Likewise, another fundamental requirement for being the CEO’s growth partner is having the ability to accurately measure marketing’s impact on company growth. Speaking the language of the C-suite has never been more important. Unfortunately, there is still no universally accepted methodology for measuring the value of brands, nor the contribution of marketing. In fact, 74% of companies surveyed in the US by the ANA in December 2019 stated they do not currently have a process in place to measure brand value at all.  This is a major gap, and one the ANA is set to provide help with in 2020.

We’re closer to reaching marketing’s full potential than we think.

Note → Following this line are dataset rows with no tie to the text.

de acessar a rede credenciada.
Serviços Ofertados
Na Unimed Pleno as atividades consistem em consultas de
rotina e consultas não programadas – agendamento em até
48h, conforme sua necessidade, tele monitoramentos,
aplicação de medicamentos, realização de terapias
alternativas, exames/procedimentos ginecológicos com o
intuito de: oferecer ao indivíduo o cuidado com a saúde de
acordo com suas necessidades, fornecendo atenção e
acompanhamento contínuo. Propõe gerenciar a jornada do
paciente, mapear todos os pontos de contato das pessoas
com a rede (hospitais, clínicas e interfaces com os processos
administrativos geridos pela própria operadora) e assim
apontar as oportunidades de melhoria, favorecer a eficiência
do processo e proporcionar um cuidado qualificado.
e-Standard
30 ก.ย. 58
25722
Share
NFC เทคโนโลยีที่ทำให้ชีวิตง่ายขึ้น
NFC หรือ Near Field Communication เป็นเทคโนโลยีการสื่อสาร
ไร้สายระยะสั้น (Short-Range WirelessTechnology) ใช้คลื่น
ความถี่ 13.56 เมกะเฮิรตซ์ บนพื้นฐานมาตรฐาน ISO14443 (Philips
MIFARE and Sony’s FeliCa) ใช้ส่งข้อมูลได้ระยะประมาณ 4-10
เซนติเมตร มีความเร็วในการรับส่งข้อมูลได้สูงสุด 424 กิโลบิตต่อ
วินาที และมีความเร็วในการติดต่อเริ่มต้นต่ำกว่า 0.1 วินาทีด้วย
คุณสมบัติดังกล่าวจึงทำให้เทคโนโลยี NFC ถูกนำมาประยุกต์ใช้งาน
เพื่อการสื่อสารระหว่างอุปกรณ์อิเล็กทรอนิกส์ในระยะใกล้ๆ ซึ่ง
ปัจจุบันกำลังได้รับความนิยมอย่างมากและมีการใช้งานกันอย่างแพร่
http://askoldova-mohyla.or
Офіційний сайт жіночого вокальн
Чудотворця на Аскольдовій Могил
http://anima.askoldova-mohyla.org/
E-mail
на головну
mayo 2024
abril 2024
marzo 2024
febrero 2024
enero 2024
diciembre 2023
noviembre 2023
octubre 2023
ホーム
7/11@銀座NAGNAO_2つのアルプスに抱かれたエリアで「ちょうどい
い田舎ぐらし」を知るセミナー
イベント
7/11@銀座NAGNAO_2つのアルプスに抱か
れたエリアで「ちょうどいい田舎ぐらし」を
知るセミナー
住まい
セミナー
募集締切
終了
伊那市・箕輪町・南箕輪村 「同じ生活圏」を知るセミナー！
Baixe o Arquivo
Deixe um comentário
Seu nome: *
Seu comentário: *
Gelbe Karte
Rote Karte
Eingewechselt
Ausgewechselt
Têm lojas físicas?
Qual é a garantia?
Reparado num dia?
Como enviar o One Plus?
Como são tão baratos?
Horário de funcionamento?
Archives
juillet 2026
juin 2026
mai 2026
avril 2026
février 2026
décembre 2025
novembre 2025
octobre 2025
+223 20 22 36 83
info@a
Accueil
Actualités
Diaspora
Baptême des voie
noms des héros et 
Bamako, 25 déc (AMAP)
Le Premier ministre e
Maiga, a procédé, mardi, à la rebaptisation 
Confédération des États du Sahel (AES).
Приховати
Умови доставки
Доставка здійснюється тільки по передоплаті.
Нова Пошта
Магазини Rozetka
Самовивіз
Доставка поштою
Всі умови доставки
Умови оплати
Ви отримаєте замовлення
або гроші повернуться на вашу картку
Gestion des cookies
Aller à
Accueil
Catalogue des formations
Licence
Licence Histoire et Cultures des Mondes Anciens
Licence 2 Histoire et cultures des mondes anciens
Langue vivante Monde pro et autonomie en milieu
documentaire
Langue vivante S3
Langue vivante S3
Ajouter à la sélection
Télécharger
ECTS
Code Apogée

The good news is that progress is happening at both the industry-level and at individual companies. At the industry-level, the CMO community has established a leadership agenda meant to take control and lead disruption in the areas that will best help them collectively drive more business growth.

Established by the Global CMO Growth Council in 2018, hundreds of CMOs around the world have since joined forces to take action to accelerate advancements in four priority areas: brand experience & innovation, data & technology, talent development and using marketing for positive impact on society and sustainability in a way that drives growth.

This CMO agenda is well-aligned with the much-publicized commitments of CEOs in August 2019, made in support of a new Statement on the Purpose of a Corporation that moves from shareholder primacy to benefiting all stakeholders – customers, employees, suppliers, communities and shareholders.

CMO Growth Council Priorities


Source: Association of National Advertisers

In pursuing a common agenda that is central to how companies and society generate growth, the future of the marketing function and the role of the CMO indisputably thrives as an essential part of the world’s future.